What you need to do – Copy out the data so that nothing differs from the original.

=== Begin Enclosure ===

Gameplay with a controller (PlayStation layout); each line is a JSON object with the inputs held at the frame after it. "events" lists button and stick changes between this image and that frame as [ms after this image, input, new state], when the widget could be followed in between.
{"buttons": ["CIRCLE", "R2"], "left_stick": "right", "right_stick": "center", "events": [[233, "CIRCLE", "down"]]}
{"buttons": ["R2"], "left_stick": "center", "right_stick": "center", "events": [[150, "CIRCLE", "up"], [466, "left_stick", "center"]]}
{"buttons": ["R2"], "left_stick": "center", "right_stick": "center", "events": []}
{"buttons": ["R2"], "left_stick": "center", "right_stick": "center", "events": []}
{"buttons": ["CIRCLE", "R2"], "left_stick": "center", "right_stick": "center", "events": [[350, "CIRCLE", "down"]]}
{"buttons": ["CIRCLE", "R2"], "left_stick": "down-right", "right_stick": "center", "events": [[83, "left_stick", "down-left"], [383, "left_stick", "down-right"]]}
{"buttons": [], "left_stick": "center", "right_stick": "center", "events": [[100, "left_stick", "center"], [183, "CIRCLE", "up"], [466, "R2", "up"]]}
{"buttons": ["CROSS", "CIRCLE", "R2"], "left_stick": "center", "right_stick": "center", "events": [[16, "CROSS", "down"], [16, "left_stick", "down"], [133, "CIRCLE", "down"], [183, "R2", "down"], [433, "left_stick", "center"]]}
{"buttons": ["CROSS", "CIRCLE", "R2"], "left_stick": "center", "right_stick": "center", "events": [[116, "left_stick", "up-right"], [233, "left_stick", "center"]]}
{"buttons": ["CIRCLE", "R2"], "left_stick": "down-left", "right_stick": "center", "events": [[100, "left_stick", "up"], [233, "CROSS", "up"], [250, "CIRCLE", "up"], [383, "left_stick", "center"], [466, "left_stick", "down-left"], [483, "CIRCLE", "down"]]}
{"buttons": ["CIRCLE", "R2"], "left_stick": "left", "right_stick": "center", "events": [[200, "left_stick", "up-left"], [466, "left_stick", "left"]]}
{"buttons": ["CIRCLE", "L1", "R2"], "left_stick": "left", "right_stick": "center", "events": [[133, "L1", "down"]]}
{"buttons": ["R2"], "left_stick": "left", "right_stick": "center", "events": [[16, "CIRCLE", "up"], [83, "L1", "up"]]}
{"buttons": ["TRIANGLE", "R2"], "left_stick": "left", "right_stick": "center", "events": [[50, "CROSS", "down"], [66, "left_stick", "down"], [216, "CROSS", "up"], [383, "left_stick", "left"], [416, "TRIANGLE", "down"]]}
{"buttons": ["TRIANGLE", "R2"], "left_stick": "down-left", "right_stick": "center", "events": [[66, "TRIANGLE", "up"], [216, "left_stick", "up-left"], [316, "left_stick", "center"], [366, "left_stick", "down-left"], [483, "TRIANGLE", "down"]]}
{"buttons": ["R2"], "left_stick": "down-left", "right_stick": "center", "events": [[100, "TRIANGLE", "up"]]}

=== End Enclosure ===

Written response –
Gameplay with a controller (PlayStation layout); each line is a JSON object with the inputs held at the frame after it. "events" lists button and stick changes between this image and that frame as [ms after this image, input, new state], when the widget could be followed in between.
{"buttons": ["CIRCLE", "R2"], "left_stick": "right", "right_stick": "center", "events": [[233, "CIRCLE", "down"]]}
{"buttons": ["R2"], "left_stick": "center", "right_stick": "center", "events": [[150, "CIRCLE", "up"], [466, "left_stick", "center"]]}
{"buttons": ["R2"], "left_stick": "center", "right_stick": "center", "events": []}
{"buttons": ["R2"], "left_stick": "center", "right_stick": "center", "events": []}
{"buttons": ["CIRCLE", "R2"], "left_stick": "center", "right_stick": "center", "events": [[350, "CIRCLE", "down"]]}
{"buttons": ["CIRCLE", "R2"], "left_stick": "down-right", "right_stick": "center", "events": [[83, "left_stick", "down-left"], [383, "left_stick", "down-right"]]}
{"buttons": [], "left_stick": "center", "right_stick": "center", "events": [[100, "left_stick", "center"], [183, "CIRCLE", "up"], [466, "R2", "up"]]}
{"buttons": ["CROSS", "CIRCLE", "R2"], "left_stick": "center", "right_stick": "center", "events": [[16, "CROSS", "down"], [16, "left_stick", "down"], [133, "CIRCLE", "down"], [183, "R2", "down"], [433, "left_stick", "center"]]}
{"buttons": ["CROSS", "CIRCLE", "R2"], "left_stick": "center", "right_stick": "center", "events": [[116, "left_stick", "up-right"], [233, "left_stick", "center"]]}
{"buttons": ["CIRCLE", "R2"], "left_stick": "down-left", "right_stick": "center", "events": [[100, "left_stick", "up"], [233, "CROSS", "up"], [250, "CIRCLE", "up"], [383, "left_stick", "center"], [466, "left_stick", "down-left"], [483, "CIRCLE", "down"]]}
{"buttons": ["CIRCLE", "R2"], "left_stick": "left", "right_stick": "center", "events": [[200, "left_stick", "up-left"], [466, "left_stick", "left"]]}
{"buttons": ["CIRCLE", "L1", "R2"], "left_stick": "left", "right_stick": "center", "events": [[133, "L1", "down"]]}
{"buttons": ["R2"], "left_stick": "left", "right_stick": "center", "events": [[16, "CIRCLE", "up"], [83, "L1", "up"]]}
{"buttons": ["TRIANGLE", "R2"], "left_stick": "left", "right_stick": "center", "events": [[50, "CROSS", "down"], [66, "left_stick", "down"], [216, "CROSS", "up"], [383, "left_stick", "left"], [416, "TRIANGLE", "down"]]}
{"buttons": ["TRIANGLE", "R2"], "left_stick": "down-left", "right_stick": "center", "events": [[66, "TRIANGLE", "up"], [216, "left_stick", "up-left"], [316, "left_stick", "center"], [366, "left_stick", "down-left"], [483, "TRIANGLE", "down"]]}
{"buttons": ["R2"], "left_stick": "down-left", "right_stick": "center", "events": [[100, "TRIANGLE", "up"]]}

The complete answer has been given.